Le ricadute anche in Italia

La Coldiretti lancia quindi l’allarme sul perché bisogna scongiurare il dazio al 107%. Nel 2024, fanno sapere secondo le loro stime, il mercato americano della pasta made in Italy ha raggiunto 671 milioni di euro. Rappresenta quindi uno sbocco strategico per il settore e il dazio al 107% raddoppierebbe i costi negli Stati Uniti, riducendo drasticamente l‘export e favorendo le imitazioni dei prodotti italiani.

Una simile decisione potrebbe inoltre avere effetti collaterali in Italia.

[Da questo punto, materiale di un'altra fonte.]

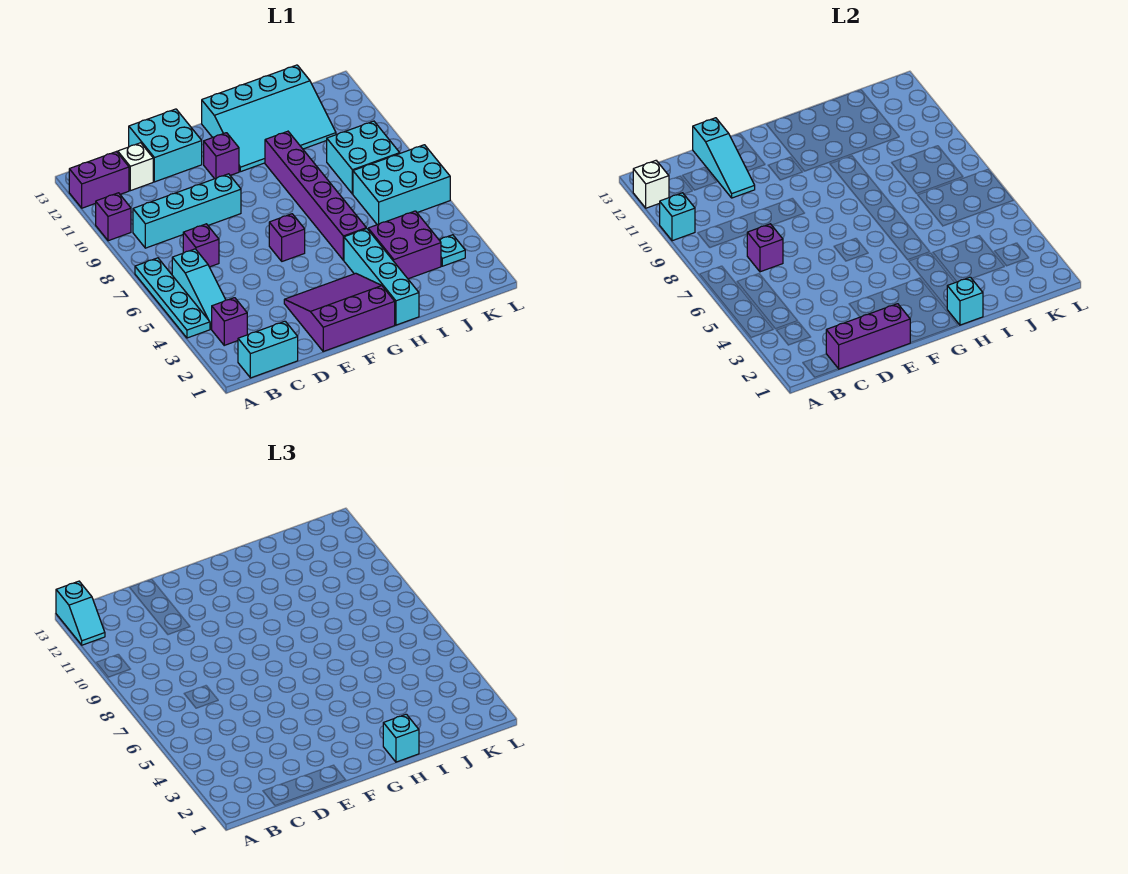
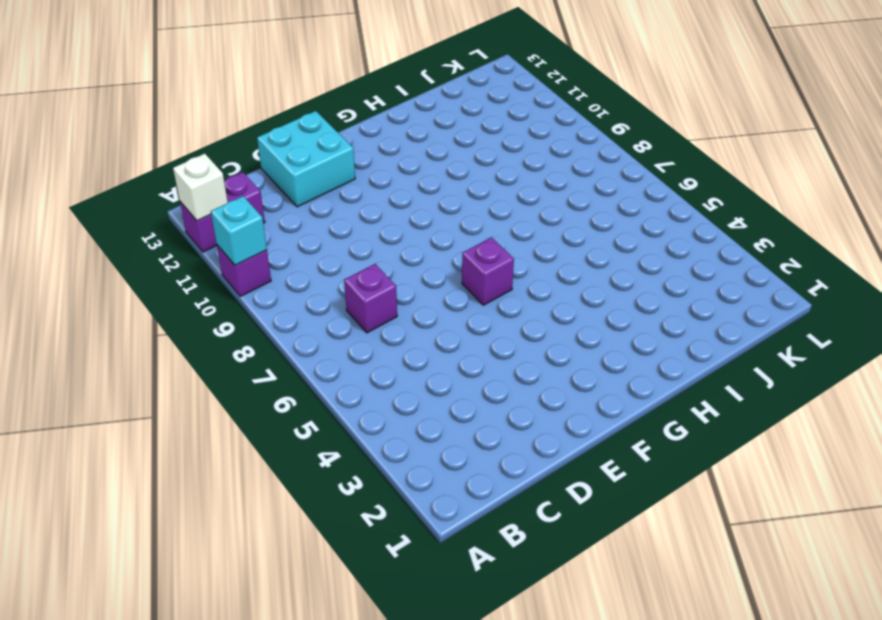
none -> cyan 1x4 plate [135,258,210,338]
none -> cyan 1x2 brick [238,321,298,378]
none -> purple 1x1 brick [212,298,247,345]

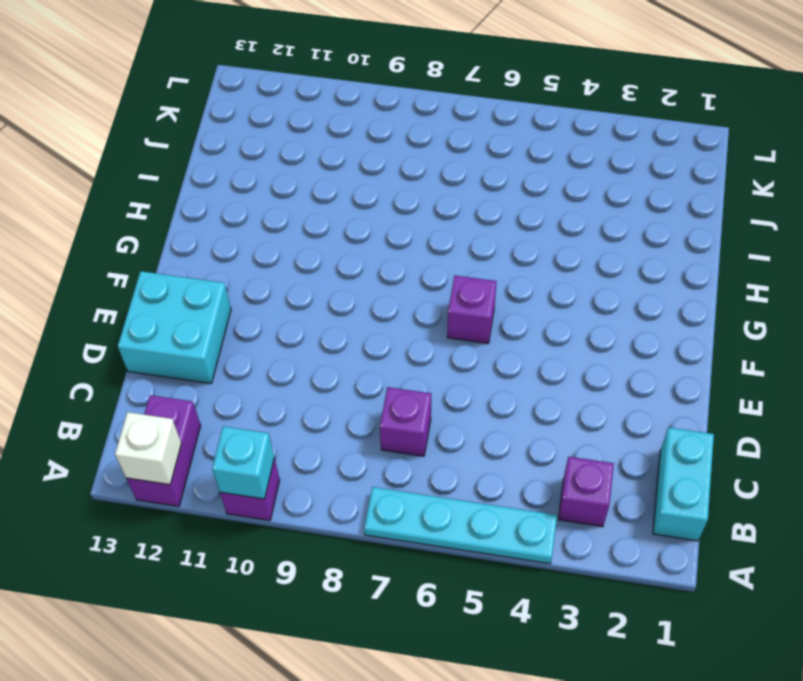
none -> cyan 1x3 slope [172,249,226,329]
none -> cyan 1x4 brick [133,174,241,248]
none -> white 1x1 brick [118,143,153,191]

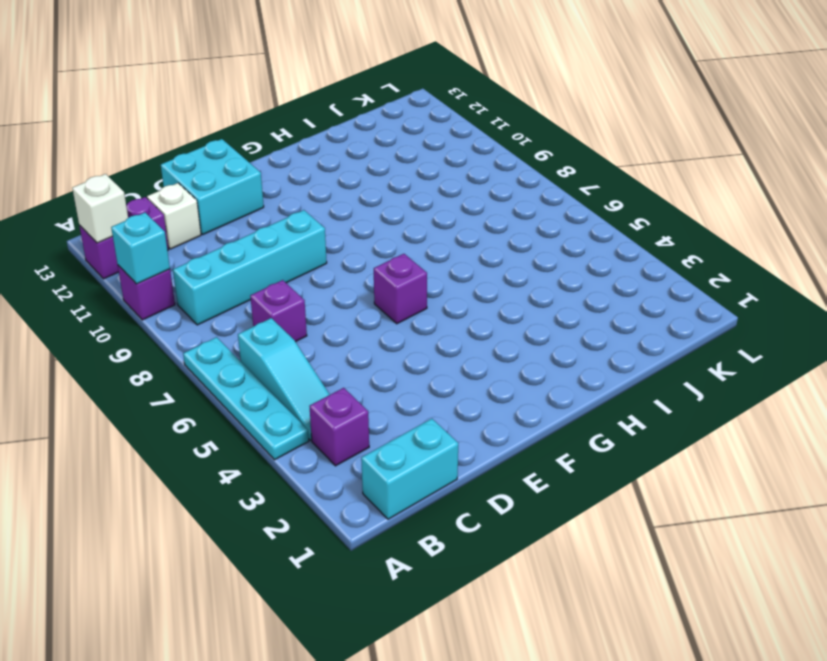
none -> purple 3x3 slope [284,273,395,351]
none -> purple 1x1 brick [204,133,239,179]
none -> cyan 3x4 slope [202,65,336,172]

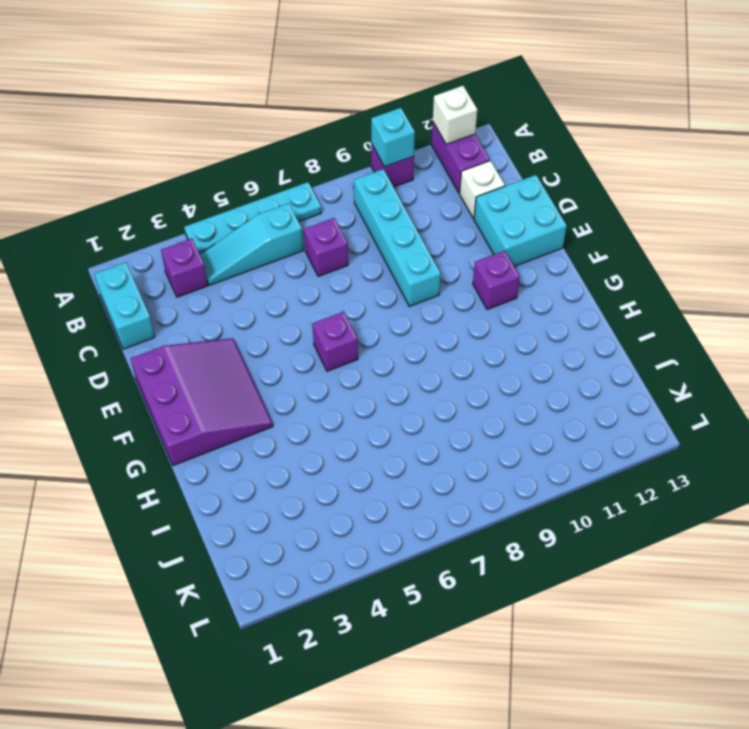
none -> cyan 3x4 slope [202,65,336,172]
none -> cyan 1x4 brick [344,229,419,325]
none -> purple 1x6 brick [265,131,366,260]

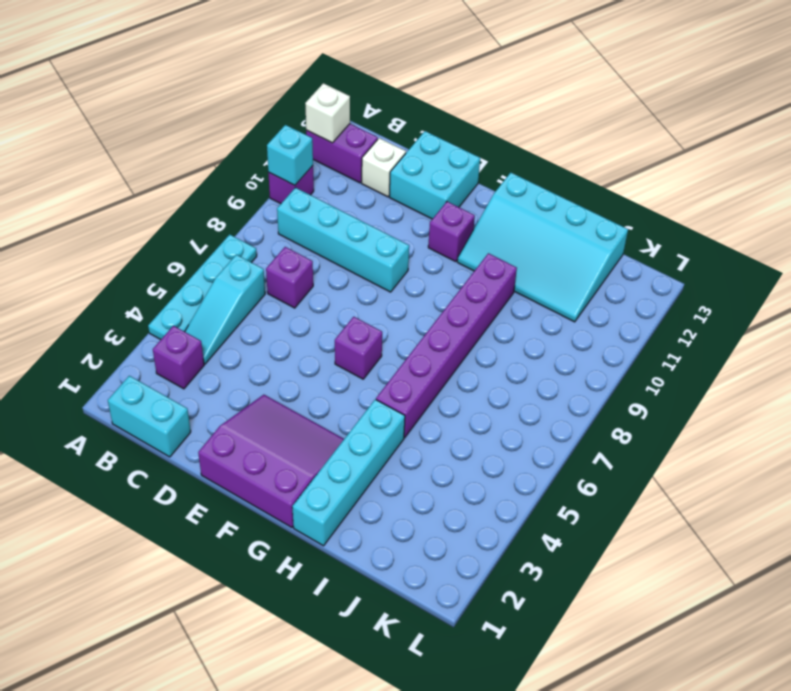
none -> purple 2x2 brick [368,211,441,279]
none -> cyan 2x3 brick [353,145,450,225]
none -> cyan 2x2 brick [327,121,400,194]

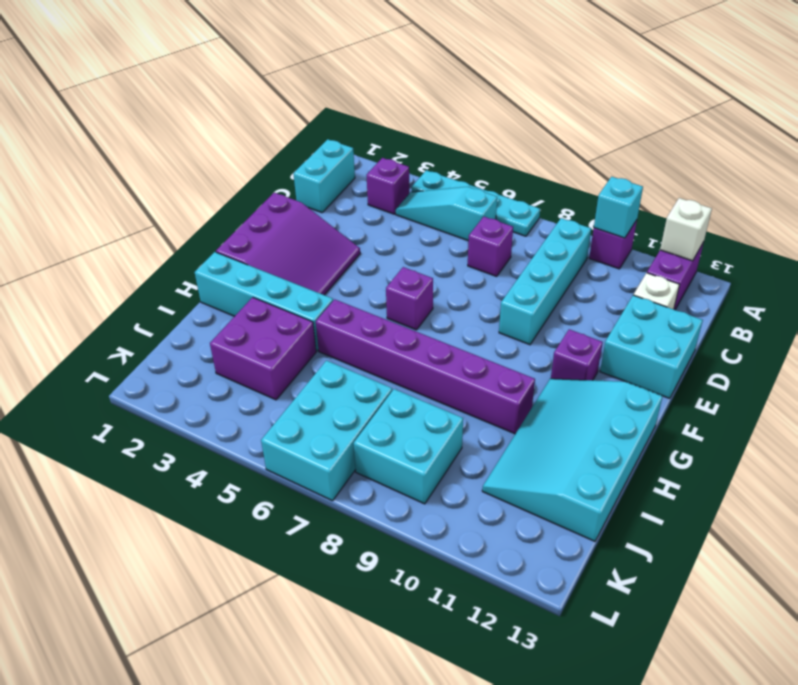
none -> cyan 1x1 plate [439,235,465,266]
none -> purple 1x3 brick [826,304,910,369]
none -> purple 1x1 brick [747,224,783,272]

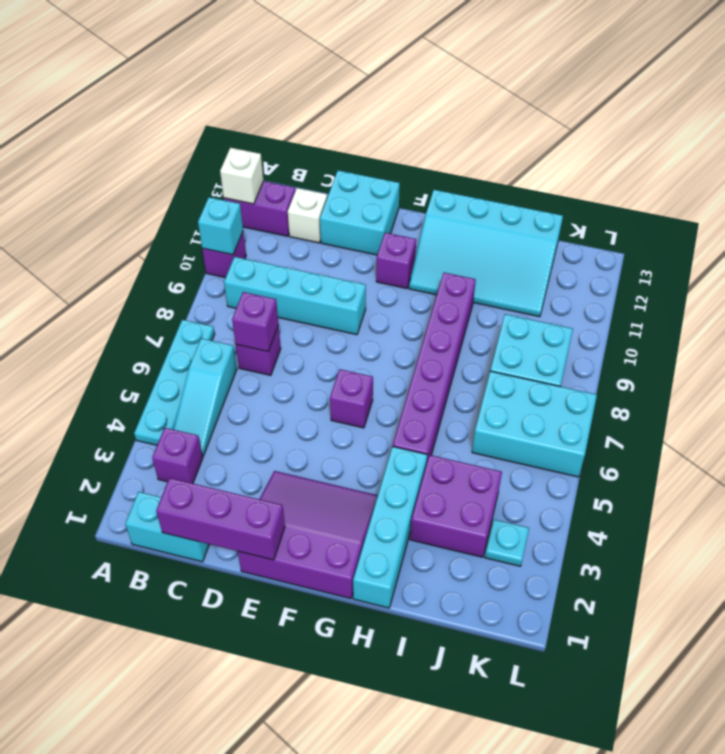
none -> cyan 1x3 slope [693,118,755,198]
none -> cyan 1x1 brick [947,277,983,325]
none -> cyan 1x2 slope [56,581,105,645]

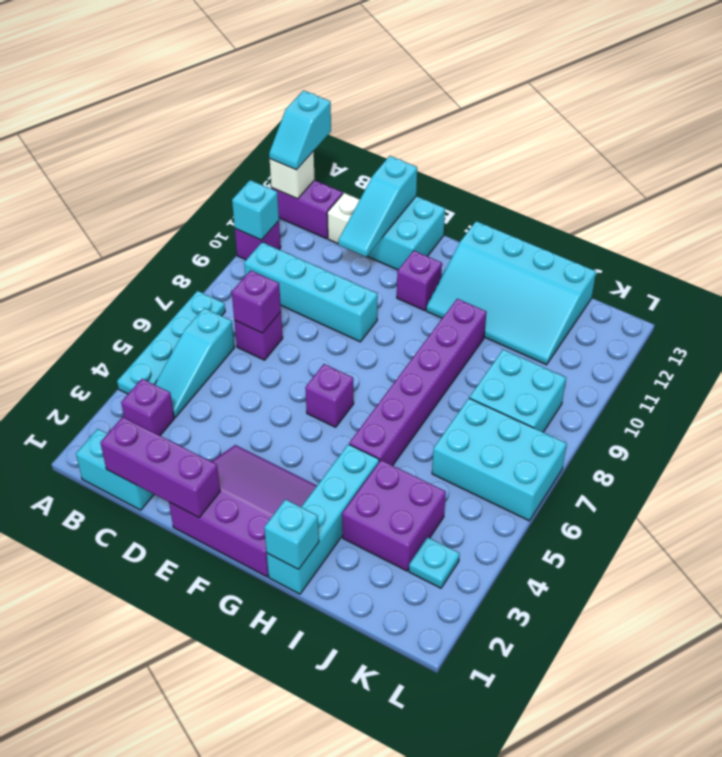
none -> cyan 1x1 brick [383,714,419,762]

Secondo il presidente di Assoutenti, Gabriele Melluso, l’imposizione di dazi al 107% rischia di determinare nuovi rincari sul nostro territorio. Questo perché l’esportazione verso gli Usa crollerebbe, portando a perdite per i produttori che, per recuperare i minori guadagni, potrebbero rialzare i listini al dettaglio del mercato italiano. Per questo motivo il superdazio in arrivo a gennaio 2026 va scongiurato, lancia l’allarme Prandini, che chiede ai ministri Lollobrigida e Tajani di fare tutto il possibile, di “difendere e valorizzare la filiera della pasta”.

Ma la pasta in Italia già costa molto di più rispetto agli scorsi anni, con un prezzo che arriva anche a superare i 2 euro al chilo, con una media di 1,84 euro al chilo (+24% rispetto al 2021).

Quanto costa 1 kg di pasta: la classifica per città

A classificare i prezzi nelle principali città italiane è proprio Assoutenti, che, sulla base dei dati forniti dal ministero delle Imprese e del Made in Italy, scopre dove 1 kg di pasta è arrivato a costare anche sopra la soglia psicologica dei 2 euro al chilo.

Emerge così una classifica delle città dove 1 kg di pasta costa di più. Troviamo il prezzo medio di:

  • 2,08 euro al chilo ad Ancona;
  • 2,05 euro al chilo a Cagliari;
  • 2,03 euro al chilo a Firenze;
  • 1,97 euro al chilo a Roma;
  • 1,79 euro al chilo a Milano.

La città dove 1 kg di pasta di semola di grano duro costa di più è Pescara, con una media di 2,15 euro al chilo, mentre la città dove costa meno è Palermo, con una media di 1,33 euro al chilo.